ASLA Oregon LANDbytes NOVEMBER 2011 Feature:

Growing Fresh Insights at the University of Oregon
By Logan Bingle, Undergraduate of Landscape Architecture, University of Oregon 

In recent years, urban agriculture has become a widely popular idea. Just this year, the APA published a guide on issues planners should consider when incorporating urban agriculture into their work. At the University of Oregon’s Landscape Architecture Department, urban agriculture is not just a fad, but a subject that has been used to inform design and promote the field of landscape architecture.

The University of Oregon’s Landscape Architecture Department began exploring urban agriculture in the 1970s when Professor Richard Britz founded the Urban Farm on a plot of land across Franklin Boulevard from the University of Oregon. Unfortunately, Richard Britz was not granted tenure at the University of Oregon and left the university’s faculty in 1981. Ann Bettman took over the Urban Farm and kept it going through the 1980s despite threats from development and low class attendance. Things began to change in the 1990s with renewed interest in urban agriculture.

Since 2000, the Urban Farm has been a wild success. Around 2000 students have passed through the Urban Farm’s spring, summer and fall classes. A wide range of students have taken the classes, including Freshman Interest Groups, Environmental Studies Majors, Architecture Majors and many others. In an odd twist, the Urban Farm’s director, Harper Keeler, reports that landscape architecture students are a minority in the Urban Farm classes. In a survey of landscape architecture students, Harper found that most students feel that urban agriculture is important to the field but feel they cannot fit the class into their schedules. Despite this lack of Landscape Architecture students, Harper emphasizes that the Urban Farm plays an important role in exposing the Landscape Architecture Department to the wider University community. Indeed, several freshmen who have taken the Urban Farm Freshman Interest Group have gone on to join the landscape architecture program.

The Urban Farm is not the only department effort in urban agriculture. In 2010, the Landscape Architecture Department began a second urban farming effort across from the Eugene District Courthouse. This effort was a partnership between the Oregon Federal District Court Chief Judge Ann Aiken, the University of Oregon Landscape Architecture Department Professors Ann Bettman and Lorri Nelson and the City of Eugene. The new Courthouse Garden aims to serve a social mission, originally aimed at inmates and paroles, with the support of University students and volunteers.

In the one and a half years since the Courthouse Garden began, the program has begun to shift away from its original inmate and parole program because of logistically difficulties. The Courthouse Garden’s director, Lorri Nelson, has begun to refocus the garden on at risk youths and other social missions. Recently, the Courthouse Garden has been hosting work parties from local schools for at risk youths, such as the MLK School, as part of the Landscape Architecture Department’s Courthouse Garden classes. This allows both groups of students to learn and support each other.

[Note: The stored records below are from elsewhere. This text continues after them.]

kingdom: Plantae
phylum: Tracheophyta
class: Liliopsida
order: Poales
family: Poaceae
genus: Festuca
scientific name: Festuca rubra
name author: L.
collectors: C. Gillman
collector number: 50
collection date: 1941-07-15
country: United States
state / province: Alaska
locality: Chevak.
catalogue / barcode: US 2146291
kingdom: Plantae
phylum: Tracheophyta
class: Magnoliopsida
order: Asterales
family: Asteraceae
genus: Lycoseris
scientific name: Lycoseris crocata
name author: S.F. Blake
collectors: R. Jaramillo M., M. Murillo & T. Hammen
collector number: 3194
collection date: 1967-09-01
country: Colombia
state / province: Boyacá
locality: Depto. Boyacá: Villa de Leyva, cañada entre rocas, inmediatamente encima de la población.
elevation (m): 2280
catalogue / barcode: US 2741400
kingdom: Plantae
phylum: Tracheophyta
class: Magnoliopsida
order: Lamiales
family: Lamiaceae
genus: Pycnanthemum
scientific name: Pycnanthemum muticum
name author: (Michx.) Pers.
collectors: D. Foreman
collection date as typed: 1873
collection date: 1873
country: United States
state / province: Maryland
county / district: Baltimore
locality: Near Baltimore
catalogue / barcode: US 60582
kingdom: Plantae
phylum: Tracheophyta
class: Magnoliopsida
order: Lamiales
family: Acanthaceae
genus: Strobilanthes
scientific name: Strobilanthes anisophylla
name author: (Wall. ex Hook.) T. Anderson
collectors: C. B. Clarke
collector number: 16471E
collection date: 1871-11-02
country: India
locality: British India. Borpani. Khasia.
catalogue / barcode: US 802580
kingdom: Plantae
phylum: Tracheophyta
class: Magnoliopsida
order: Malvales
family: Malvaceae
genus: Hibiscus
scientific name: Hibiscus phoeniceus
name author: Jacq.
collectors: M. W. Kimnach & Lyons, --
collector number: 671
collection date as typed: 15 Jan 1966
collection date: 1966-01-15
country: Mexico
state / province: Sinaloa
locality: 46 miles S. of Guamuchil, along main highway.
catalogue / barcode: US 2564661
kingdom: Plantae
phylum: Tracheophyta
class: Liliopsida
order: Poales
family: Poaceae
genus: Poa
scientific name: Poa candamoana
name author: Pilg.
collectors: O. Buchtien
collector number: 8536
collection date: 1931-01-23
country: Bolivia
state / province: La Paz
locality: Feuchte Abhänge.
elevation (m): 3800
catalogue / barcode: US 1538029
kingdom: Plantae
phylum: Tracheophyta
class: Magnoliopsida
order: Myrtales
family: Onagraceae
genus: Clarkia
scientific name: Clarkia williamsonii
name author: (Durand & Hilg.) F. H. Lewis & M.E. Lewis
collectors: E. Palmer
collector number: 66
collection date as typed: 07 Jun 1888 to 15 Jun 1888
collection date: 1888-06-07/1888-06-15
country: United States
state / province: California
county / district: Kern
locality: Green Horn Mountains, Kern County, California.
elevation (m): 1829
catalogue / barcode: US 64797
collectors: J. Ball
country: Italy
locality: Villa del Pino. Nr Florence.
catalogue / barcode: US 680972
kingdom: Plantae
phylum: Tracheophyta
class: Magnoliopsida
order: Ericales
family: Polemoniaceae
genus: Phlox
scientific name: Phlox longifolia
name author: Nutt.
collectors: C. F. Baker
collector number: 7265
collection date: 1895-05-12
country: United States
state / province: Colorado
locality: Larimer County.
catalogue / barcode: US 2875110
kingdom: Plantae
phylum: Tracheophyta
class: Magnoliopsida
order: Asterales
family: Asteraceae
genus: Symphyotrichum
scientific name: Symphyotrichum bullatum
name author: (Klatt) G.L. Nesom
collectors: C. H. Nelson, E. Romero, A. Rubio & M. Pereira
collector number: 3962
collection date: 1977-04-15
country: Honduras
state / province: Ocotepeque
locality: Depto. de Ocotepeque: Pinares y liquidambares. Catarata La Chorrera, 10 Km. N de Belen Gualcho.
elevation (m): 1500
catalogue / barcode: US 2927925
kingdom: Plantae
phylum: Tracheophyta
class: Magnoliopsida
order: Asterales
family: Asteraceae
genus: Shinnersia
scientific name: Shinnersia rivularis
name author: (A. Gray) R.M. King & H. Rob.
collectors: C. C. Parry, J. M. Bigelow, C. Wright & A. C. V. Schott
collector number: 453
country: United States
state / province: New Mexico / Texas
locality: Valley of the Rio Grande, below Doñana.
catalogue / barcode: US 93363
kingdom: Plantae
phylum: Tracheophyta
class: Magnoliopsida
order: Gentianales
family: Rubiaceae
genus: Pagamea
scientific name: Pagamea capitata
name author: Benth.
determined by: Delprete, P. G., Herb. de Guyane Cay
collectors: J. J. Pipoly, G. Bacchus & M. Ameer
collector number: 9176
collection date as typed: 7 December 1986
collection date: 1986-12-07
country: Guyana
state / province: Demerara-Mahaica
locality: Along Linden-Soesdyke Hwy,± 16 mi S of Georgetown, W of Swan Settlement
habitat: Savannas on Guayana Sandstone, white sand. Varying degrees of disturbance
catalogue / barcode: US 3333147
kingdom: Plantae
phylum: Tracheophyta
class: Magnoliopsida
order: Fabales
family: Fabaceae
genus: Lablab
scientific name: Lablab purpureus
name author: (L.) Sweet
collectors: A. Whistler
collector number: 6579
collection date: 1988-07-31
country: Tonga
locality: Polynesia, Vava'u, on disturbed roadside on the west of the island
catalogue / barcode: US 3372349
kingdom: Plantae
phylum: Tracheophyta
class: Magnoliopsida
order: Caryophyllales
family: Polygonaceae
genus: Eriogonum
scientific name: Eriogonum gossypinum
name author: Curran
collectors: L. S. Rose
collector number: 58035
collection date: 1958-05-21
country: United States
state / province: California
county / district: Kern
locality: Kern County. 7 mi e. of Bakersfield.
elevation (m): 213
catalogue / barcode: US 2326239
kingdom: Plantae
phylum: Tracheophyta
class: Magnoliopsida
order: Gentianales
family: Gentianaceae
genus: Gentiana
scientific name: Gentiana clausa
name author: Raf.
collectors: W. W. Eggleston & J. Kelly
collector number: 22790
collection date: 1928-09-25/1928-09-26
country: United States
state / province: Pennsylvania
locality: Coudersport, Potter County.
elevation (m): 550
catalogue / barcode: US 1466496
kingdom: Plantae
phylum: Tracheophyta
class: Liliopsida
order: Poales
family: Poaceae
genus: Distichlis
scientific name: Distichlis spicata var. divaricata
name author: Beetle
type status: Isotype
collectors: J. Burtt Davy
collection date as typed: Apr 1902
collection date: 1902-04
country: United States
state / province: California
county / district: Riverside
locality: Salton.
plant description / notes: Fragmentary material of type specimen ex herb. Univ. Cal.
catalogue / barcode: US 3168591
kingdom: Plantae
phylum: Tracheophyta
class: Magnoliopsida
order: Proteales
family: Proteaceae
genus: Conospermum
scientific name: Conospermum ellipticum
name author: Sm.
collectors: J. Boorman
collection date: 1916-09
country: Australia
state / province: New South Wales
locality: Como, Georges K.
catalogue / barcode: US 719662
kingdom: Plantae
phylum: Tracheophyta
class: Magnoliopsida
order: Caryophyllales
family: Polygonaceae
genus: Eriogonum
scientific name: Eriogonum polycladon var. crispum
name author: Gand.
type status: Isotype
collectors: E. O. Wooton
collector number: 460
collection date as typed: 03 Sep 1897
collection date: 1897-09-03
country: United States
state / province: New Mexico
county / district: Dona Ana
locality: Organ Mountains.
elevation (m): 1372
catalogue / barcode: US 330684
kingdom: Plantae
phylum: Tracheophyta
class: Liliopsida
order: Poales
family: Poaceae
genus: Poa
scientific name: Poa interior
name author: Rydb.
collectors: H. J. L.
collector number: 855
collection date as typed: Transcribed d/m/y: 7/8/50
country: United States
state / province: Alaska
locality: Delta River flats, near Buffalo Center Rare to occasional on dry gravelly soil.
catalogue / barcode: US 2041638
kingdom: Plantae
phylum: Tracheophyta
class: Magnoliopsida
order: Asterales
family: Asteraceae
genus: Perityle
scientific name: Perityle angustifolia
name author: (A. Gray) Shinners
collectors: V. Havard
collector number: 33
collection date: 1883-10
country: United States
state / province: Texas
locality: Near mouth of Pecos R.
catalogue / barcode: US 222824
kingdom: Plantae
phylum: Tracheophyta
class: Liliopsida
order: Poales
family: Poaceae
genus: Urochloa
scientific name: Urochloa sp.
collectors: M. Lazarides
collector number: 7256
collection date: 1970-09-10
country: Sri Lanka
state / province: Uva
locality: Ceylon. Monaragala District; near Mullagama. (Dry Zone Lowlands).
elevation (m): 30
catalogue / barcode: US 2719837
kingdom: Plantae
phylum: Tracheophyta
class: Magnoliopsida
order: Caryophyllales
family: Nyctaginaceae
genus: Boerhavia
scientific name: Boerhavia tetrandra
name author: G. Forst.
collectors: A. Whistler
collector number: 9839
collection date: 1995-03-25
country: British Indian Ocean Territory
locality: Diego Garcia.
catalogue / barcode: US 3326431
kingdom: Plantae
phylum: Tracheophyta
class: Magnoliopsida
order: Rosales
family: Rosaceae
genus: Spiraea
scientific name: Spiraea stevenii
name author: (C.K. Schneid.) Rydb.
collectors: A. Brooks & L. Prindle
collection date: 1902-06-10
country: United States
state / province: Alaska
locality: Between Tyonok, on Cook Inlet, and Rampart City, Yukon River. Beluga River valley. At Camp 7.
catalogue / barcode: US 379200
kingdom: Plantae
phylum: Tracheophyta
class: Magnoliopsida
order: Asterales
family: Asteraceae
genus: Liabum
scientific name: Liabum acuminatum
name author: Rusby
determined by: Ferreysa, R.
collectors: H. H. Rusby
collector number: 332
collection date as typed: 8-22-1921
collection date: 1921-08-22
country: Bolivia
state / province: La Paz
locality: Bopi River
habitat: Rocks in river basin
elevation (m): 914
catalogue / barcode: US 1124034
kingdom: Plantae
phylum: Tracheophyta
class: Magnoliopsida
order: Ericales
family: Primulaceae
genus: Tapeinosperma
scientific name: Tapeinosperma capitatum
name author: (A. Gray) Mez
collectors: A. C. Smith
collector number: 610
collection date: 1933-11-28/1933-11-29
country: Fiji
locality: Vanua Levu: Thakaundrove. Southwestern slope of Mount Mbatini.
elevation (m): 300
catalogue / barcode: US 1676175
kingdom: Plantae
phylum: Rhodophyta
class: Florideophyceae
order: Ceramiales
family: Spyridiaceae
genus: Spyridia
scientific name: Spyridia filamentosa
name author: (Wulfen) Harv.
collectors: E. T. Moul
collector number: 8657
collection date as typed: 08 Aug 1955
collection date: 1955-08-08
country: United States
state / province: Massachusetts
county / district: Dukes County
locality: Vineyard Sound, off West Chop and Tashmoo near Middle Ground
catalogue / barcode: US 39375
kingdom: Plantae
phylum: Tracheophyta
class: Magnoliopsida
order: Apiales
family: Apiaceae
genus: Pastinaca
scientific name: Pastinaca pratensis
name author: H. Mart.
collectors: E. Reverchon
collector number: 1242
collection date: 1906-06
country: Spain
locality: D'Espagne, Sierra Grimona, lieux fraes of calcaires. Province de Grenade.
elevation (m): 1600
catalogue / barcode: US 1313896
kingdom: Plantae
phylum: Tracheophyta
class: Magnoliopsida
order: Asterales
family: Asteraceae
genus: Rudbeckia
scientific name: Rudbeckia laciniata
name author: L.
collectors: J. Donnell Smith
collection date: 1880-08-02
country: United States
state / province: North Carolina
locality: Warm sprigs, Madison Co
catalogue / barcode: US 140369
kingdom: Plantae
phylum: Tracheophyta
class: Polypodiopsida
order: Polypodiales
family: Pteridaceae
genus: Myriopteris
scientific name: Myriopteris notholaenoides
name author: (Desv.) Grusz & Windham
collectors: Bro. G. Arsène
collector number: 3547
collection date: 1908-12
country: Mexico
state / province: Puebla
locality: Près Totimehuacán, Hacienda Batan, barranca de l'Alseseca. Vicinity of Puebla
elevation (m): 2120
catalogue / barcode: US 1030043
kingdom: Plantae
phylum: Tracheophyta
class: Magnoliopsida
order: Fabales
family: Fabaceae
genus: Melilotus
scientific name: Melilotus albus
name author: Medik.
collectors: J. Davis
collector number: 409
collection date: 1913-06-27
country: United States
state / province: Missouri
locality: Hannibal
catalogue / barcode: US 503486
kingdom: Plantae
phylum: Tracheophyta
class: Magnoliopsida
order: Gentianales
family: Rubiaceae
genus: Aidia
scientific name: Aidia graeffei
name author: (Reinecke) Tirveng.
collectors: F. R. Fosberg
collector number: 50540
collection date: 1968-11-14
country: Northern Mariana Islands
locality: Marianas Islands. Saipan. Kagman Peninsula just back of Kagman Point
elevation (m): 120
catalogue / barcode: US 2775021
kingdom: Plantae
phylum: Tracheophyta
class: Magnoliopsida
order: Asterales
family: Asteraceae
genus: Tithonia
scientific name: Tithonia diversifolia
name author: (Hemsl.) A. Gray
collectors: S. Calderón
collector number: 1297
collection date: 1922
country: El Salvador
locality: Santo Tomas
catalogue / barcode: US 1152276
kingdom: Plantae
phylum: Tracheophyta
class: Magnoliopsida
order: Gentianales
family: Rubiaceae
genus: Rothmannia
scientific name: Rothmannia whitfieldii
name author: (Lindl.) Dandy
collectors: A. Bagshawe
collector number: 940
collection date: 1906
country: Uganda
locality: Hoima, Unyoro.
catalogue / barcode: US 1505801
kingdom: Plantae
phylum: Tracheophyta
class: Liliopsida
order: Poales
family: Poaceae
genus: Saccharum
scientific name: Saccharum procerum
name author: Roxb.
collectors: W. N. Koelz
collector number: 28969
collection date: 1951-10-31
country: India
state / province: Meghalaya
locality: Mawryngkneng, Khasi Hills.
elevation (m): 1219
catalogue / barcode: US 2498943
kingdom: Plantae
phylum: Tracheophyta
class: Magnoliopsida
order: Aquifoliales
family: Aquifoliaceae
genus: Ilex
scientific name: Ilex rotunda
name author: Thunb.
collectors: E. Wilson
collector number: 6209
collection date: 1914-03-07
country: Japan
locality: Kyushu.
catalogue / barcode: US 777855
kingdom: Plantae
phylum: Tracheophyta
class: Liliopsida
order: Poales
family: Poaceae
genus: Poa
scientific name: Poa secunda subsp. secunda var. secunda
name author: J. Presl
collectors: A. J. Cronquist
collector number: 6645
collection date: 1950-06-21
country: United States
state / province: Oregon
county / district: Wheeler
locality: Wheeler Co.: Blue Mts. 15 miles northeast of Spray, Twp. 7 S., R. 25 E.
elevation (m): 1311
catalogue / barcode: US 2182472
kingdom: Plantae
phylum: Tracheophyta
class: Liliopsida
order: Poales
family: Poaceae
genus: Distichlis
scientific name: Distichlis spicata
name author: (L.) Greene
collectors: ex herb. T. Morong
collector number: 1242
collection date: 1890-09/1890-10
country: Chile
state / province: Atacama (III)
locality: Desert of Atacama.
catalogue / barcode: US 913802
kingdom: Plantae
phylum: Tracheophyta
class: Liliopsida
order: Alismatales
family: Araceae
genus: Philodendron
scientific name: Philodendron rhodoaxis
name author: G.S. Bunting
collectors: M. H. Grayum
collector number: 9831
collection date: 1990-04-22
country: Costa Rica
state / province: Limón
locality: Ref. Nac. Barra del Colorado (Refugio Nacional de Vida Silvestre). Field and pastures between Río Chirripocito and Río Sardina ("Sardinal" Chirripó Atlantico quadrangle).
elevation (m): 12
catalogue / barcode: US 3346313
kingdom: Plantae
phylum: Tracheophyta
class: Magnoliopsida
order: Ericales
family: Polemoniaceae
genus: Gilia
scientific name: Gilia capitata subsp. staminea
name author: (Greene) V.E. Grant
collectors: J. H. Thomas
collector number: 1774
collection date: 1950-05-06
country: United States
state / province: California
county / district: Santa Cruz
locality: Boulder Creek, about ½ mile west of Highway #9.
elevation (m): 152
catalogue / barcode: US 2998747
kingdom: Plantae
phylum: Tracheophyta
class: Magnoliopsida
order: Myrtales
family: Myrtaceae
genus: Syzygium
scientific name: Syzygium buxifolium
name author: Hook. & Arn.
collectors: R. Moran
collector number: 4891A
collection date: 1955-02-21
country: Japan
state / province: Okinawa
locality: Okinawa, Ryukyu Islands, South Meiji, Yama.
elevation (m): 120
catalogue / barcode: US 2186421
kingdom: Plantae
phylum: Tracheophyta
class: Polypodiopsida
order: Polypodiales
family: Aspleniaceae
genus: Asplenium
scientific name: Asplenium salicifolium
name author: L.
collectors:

The Landscape Architecture Department’s efforts in urban agriculture do not end with practical work either. Beginning with Richard Britz, there has been a great deal of research done on urban agriculture at the University of Oregon. The first major work after the 1970s was completed in 1995 by Kelly Donahue, who looked at six campus farms on the west coast and their resurgence in the 1990s. Harper Keeler has also conducted researched on ways that urban farming can contribute to the education of landscape architects and ways urban farming can be incorporated into the landscape architecture curriculum.

Currently, there are several graduate students at the University of Oregon exploring issues surrounding urban agriculture. Expecting to graduate this fall or winter, Patty Stevenson has been looking at large scale planning issues concerning community gardens. Her work looks beyond food production to consider community gardens that also produce cut flowers and are aesthetic works produced in a cooperative spirit. This shows how issues of urban agriculture can transcend purely practical ends to wide ranging design considerations.

This is the most important lesson taught by the University of Oregon Landscape Architecture Department’s work in the field of urban agriculture. While urban agriculture can be purely practical, it can also help inform our work as designers. The Urban Farm, Courthouse Garden and urban agriculture research at the University of Oregon promise to bring new ideas, talent and public exposure to the field of landscape architecture.